Não é por coincidência que todos os casos citados são de jogadores que moram ou moravam na Espanha. Além da liga local ser cheia de estrelas, o que chama a atenção pelas grandes quantias envolvidas nos casos de sonegação, a legislação espanhola tem especificidades que fazem com que ela seja mais severa nas questões tributárias, principalmente quando elas envolvem a estrutura montada pelos jogadores para não pagar imposto sobre seus direitos de imagem. “A lei espanhola diz que toda pessoa, física ou jurídica, pode ter sua renda tributada, seja ela fruto de benefício direto ou indireto”, explica o advogado. Ou seja: se o fisco espanhol interpretar que o jogador é beneficiário indireto do valor recebido pela sua empresa (que negocia os direitos de imagem e seria a beneficiada diretamente), mesmo ela sediada fora da Espanha, ele pode ter sua receita tributada. “É com base nessa abertura da legislação, do termo ‘indireto’, que o fisco de lá vai atrás dos atletas. É defensável [por parte dos jogadores] porque empresa e pessoa física são patrimônios distintos, mas a lei dá margem para essa outra interpretação”.

Recentemente, o lateral Marcelo admitiu ter sonegado valores de direito de imagem e chegou a um acordo com o governo espanhol para pagar o devido. Segundo Rafael, acordos como este são cada vez mais comuns nesses casos também por conta de uma particularidade na lei espanhola. “Quando o fisco encontra uma quantia sonegada, inicia um processo de três instâncias no qual o atleta pode se defender. Mas, se a decisão na primeira instância for contrária a ele, o jogador já pode ser obrigado a cumprir até seis anos de prisão”, comenta Marcondes. “Esse modelo coage o réu a querer pagar logo ao invés de discutir. No Brasil, por exemplo, a reclusão só viria depois das três instâncias”.

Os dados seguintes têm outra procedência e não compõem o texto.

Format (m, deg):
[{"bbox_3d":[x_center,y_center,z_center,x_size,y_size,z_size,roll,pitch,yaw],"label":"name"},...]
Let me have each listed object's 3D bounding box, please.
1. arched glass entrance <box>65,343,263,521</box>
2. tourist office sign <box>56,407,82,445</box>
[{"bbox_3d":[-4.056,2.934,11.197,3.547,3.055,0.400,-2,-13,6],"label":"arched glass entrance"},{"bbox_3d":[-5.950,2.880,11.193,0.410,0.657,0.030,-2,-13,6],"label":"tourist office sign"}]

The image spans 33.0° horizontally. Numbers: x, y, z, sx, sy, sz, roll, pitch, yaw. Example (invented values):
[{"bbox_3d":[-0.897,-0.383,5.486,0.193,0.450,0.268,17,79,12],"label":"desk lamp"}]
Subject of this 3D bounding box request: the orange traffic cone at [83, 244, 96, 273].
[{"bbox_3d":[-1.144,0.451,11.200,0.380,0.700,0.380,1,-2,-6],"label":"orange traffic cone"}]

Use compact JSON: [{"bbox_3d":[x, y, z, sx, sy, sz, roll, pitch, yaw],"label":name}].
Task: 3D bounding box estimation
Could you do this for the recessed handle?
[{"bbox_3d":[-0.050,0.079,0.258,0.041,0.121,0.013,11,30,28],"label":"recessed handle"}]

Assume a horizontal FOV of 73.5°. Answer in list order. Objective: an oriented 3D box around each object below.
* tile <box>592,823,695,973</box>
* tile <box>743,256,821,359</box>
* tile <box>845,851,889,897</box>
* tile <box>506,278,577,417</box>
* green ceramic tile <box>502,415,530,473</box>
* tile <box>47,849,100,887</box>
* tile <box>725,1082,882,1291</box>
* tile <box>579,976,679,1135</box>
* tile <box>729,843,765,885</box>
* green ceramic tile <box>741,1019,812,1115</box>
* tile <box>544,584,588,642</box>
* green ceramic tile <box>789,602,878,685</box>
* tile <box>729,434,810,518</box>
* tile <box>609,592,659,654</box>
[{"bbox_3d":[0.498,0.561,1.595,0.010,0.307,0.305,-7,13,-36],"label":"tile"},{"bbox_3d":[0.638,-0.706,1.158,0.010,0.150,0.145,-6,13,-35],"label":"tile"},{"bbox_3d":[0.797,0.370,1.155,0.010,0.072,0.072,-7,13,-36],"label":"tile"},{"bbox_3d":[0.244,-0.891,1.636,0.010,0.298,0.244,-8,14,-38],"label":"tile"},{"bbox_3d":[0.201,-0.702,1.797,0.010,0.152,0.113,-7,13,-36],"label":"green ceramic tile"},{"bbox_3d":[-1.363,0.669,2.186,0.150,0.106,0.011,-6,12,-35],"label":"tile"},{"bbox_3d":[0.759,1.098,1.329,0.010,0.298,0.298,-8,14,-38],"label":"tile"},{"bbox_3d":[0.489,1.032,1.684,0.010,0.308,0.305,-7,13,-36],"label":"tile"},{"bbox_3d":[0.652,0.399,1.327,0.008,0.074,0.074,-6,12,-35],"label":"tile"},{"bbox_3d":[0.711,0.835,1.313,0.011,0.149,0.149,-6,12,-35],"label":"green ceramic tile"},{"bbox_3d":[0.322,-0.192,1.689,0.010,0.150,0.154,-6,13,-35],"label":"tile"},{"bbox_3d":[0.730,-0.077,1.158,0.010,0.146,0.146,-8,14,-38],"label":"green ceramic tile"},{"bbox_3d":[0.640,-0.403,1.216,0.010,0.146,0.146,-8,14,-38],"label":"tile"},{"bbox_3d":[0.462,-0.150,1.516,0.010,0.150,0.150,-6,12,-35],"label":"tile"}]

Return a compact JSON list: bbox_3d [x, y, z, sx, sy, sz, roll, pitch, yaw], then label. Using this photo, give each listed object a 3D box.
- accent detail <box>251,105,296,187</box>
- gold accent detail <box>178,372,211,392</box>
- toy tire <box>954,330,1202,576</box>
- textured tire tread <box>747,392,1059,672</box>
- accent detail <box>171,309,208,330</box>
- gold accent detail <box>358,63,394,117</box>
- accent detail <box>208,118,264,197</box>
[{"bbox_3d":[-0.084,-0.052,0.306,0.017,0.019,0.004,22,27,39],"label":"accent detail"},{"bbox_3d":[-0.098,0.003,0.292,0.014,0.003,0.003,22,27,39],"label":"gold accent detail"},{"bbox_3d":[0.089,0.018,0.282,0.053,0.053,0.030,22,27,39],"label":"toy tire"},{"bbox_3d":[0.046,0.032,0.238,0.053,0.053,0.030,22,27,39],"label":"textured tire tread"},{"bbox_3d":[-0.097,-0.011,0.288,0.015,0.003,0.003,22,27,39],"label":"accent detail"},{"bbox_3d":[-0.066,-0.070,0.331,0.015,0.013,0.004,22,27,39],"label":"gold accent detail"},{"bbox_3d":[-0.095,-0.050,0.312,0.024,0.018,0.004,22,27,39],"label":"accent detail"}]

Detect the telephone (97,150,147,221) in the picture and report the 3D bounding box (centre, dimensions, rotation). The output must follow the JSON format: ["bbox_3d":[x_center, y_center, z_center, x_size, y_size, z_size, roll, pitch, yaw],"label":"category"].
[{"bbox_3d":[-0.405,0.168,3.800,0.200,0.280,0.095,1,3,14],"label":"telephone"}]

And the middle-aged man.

Refletindo sobre o futuro, Rafael Marcondes afirma que as recentes punições provam uma postura mais restritiva do Governo espanhol e devem inibir a prática dos jogadores residentes no país. “Mas não vai acabar. Como os valores são estratosféricos, sempre que houver uma possibilidade de pagar uma carga tributária menor, o atleta vai buscar esse caminho”, conclui.

O CASO NEYMAR
Maior estrela da seleção brasileira na Copa do Mundo, Neymar também ganhou notoriedade por conta de acusações de fraudes fiscais no Brasil e na Espanha. Em território brasileiro, o atacante obteve vitória parcial no ano passado em um dos casos que o investigava por ter sonegado impostos omitindo receitas em empresas do seu pai, que representavam o craque. “A legislação brasileira permite o uso de empresas em outros países para ter uma redução de carga tributária. Dá margem para discussão, mas ele tem mais chances de sucesso [que na Espanha]”, explica Rafael Marchetti. No país europeu, Neymar é investigado por conta do envolvimento em um suposto caso de corrupção relacionado à transferência do hoje jogador do PSG do Santos para o Barcelona, em 2013. “O Barcelona, na época, fez um empréstimo para o Neymar, assumiu a garantia e o clube perdoou o valor quando se transferiu para a Espanha. Foi algo bastante atípico”, afirma Marchetti.Neymar ainda será julgado pela suposta fraude. Já o ex-presidente do Barça, Sandro Rosell, está na prisão há mais de um ano  por corrupção.